(Collected data)
==========
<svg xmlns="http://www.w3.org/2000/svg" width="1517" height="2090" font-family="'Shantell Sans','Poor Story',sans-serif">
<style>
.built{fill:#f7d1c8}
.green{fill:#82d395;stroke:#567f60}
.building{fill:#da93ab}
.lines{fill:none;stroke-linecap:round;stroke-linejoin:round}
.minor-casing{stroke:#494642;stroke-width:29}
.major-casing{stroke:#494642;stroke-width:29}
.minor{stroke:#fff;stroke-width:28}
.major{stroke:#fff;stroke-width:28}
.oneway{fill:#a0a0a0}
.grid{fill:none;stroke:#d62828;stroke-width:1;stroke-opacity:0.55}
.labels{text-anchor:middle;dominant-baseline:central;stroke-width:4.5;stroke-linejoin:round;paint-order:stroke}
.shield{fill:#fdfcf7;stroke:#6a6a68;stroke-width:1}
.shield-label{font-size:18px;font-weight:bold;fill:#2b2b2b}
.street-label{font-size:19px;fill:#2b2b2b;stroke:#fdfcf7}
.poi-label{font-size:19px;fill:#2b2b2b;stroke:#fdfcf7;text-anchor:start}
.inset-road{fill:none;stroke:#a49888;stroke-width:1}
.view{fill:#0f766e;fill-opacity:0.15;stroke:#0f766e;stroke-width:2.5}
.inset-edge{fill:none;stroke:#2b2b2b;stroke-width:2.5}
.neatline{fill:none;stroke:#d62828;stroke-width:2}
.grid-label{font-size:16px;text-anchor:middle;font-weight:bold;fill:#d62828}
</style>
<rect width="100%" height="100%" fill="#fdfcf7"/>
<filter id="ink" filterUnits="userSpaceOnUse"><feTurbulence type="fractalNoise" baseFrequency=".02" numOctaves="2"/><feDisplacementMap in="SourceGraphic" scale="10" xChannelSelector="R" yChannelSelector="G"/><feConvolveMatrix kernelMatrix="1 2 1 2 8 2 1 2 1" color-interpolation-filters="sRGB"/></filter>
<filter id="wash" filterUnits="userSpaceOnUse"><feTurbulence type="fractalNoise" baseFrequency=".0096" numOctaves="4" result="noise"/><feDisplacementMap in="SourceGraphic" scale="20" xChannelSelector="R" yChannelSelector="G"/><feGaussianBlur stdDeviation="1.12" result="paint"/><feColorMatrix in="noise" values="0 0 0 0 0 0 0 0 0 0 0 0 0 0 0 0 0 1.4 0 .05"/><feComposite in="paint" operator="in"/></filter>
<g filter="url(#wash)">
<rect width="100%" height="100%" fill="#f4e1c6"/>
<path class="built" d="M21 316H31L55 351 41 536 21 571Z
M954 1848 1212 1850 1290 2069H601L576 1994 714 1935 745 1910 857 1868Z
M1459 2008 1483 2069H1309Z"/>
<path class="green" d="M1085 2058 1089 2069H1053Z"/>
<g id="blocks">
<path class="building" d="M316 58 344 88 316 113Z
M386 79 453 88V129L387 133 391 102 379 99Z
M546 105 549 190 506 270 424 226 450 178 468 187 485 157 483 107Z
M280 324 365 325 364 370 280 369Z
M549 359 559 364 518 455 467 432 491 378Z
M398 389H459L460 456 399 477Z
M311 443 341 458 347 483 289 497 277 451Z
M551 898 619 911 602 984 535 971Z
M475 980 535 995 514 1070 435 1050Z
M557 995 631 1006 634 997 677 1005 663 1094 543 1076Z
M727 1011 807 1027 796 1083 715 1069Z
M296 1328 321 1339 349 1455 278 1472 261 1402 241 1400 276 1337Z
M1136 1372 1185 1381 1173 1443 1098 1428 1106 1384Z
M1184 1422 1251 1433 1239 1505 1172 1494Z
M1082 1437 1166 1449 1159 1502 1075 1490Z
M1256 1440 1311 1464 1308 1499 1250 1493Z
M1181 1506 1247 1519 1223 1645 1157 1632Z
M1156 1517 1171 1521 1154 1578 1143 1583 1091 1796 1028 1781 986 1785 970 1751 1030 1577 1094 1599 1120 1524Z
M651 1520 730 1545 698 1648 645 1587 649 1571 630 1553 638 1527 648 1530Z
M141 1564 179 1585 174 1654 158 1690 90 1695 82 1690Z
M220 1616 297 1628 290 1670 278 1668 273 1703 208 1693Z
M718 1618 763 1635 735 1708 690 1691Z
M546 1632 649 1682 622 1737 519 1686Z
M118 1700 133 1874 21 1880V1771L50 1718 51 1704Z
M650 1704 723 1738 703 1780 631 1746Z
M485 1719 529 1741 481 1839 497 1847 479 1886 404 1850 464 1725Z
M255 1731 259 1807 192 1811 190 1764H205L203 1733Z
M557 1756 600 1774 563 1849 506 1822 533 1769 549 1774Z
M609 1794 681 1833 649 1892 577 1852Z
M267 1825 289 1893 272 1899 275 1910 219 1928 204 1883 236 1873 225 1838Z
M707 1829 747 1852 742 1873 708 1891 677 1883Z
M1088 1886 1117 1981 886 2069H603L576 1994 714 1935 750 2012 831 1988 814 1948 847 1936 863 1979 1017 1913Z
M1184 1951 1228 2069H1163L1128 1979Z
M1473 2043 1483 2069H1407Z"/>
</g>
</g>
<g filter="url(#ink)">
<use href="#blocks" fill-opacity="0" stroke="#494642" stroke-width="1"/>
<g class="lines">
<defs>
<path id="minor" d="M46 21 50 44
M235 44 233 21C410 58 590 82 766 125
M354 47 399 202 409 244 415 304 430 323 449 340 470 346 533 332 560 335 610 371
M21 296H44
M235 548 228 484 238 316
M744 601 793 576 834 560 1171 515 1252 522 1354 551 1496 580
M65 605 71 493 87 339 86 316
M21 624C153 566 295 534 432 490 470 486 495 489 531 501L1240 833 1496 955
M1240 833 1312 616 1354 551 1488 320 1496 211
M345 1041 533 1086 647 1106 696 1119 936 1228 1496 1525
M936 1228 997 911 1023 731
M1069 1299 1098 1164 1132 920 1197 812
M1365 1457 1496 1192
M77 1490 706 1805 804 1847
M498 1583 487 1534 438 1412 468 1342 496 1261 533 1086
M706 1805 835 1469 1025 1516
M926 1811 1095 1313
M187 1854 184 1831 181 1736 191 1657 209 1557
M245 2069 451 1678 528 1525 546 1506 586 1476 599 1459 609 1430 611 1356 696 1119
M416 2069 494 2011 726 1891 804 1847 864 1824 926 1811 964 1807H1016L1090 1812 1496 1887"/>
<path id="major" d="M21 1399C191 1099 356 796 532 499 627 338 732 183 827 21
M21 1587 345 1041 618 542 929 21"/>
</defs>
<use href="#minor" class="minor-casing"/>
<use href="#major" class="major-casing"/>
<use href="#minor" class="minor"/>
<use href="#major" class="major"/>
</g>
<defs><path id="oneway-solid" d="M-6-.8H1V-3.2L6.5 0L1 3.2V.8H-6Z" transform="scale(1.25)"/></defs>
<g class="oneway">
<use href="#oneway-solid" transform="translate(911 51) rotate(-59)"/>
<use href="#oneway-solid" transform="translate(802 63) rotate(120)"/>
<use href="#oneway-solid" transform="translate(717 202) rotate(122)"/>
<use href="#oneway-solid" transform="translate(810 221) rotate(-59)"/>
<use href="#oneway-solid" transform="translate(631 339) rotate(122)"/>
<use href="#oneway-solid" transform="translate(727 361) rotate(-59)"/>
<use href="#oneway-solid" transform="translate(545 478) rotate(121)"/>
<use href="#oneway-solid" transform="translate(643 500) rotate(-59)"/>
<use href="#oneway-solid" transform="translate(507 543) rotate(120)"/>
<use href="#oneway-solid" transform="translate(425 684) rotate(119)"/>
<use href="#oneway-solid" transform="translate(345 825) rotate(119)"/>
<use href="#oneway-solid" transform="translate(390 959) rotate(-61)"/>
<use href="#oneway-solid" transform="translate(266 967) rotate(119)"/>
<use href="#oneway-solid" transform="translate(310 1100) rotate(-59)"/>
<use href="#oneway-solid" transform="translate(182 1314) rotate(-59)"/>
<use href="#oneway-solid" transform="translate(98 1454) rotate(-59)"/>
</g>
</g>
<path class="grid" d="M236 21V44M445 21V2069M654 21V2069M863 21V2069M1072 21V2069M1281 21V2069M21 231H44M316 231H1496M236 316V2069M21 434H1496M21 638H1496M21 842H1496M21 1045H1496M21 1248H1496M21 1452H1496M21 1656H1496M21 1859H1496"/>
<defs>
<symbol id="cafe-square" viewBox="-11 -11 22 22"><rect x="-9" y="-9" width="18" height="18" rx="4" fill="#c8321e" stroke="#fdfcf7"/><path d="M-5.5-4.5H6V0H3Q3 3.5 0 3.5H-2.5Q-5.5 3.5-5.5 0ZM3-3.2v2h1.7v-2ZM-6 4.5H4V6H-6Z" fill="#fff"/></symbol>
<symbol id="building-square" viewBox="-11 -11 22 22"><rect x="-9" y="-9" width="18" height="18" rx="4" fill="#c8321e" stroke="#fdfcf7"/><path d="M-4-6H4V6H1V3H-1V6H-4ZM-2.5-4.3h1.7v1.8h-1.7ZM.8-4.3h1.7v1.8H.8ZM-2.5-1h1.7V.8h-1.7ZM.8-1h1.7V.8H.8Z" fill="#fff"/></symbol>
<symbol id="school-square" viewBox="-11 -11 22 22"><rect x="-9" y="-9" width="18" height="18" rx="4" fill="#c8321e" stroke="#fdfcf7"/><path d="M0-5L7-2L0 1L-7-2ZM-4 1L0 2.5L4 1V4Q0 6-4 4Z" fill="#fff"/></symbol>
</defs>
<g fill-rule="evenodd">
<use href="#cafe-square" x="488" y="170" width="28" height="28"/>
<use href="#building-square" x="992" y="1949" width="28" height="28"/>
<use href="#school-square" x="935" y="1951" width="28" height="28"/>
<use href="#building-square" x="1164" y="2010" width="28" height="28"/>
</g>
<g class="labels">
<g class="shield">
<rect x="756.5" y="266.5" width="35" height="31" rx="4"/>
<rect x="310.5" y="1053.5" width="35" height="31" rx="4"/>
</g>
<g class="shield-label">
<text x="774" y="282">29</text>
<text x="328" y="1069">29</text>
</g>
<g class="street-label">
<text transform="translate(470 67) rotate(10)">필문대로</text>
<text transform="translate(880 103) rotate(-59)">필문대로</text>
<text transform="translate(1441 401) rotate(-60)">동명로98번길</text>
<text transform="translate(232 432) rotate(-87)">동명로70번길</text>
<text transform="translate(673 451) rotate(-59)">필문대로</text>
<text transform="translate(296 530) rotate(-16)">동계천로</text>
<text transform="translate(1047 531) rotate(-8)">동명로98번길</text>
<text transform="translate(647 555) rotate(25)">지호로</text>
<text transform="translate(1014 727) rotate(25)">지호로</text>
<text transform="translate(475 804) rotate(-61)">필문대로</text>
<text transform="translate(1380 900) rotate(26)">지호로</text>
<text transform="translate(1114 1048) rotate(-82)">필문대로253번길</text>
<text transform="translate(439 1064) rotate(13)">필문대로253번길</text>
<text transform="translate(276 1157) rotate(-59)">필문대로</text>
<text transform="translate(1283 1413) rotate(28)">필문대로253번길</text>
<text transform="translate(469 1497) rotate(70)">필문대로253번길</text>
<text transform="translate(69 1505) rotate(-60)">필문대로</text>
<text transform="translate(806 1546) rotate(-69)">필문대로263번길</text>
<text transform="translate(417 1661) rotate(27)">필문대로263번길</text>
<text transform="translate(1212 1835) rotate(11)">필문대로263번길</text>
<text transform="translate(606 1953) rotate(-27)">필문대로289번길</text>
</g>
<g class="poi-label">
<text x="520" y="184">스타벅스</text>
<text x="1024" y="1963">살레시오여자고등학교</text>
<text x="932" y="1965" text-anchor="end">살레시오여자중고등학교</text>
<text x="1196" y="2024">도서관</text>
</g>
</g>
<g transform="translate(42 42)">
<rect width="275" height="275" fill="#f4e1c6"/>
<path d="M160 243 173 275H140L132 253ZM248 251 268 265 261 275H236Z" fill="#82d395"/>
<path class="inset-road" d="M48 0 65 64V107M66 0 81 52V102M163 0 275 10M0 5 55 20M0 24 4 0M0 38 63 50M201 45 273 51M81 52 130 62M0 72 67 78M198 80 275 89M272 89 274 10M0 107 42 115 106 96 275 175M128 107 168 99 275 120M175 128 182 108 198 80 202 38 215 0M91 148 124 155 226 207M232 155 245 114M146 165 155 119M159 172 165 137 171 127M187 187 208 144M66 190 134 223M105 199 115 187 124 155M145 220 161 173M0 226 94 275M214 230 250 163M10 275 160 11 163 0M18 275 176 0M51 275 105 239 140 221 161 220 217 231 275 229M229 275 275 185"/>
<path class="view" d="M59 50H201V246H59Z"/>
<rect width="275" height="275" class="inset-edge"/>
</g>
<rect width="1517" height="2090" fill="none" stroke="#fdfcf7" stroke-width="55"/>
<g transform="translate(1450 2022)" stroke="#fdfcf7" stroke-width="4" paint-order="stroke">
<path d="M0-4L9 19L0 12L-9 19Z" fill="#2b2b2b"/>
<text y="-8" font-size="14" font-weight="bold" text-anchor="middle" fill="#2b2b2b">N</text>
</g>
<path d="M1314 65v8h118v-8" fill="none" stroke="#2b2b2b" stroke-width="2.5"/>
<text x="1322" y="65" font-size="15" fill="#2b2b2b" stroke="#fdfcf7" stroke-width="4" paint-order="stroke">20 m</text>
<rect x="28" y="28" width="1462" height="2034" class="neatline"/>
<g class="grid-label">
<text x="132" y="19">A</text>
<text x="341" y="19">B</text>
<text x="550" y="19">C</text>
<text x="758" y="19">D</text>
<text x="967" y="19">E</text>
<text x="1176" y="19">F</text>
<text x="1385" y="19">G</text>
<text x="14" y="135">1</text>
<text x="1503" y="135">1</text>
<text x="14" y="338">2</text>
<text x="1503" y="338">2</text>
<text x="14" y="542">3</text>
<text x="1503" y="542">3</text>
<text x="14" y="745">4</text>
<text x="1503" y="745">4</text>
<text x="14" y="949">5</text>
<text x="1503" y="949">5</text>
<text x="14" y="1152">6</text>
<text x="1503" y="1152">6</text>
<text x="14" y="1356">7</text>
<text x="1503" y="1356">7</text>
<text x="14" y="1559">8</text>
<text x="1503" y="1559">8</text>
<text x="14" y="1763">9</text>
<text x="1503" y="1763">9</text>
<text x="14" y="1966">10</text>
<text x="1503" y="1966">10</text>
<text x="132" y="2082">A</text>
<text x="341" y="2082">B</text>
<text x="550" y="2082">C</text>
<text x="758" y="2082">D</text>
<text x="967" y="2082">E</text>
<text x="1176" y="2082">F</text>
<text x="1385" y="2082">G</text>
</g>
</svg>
==========
Your instructions
How many lines above contain the word "type"? Reply with only the number.

Answer box
2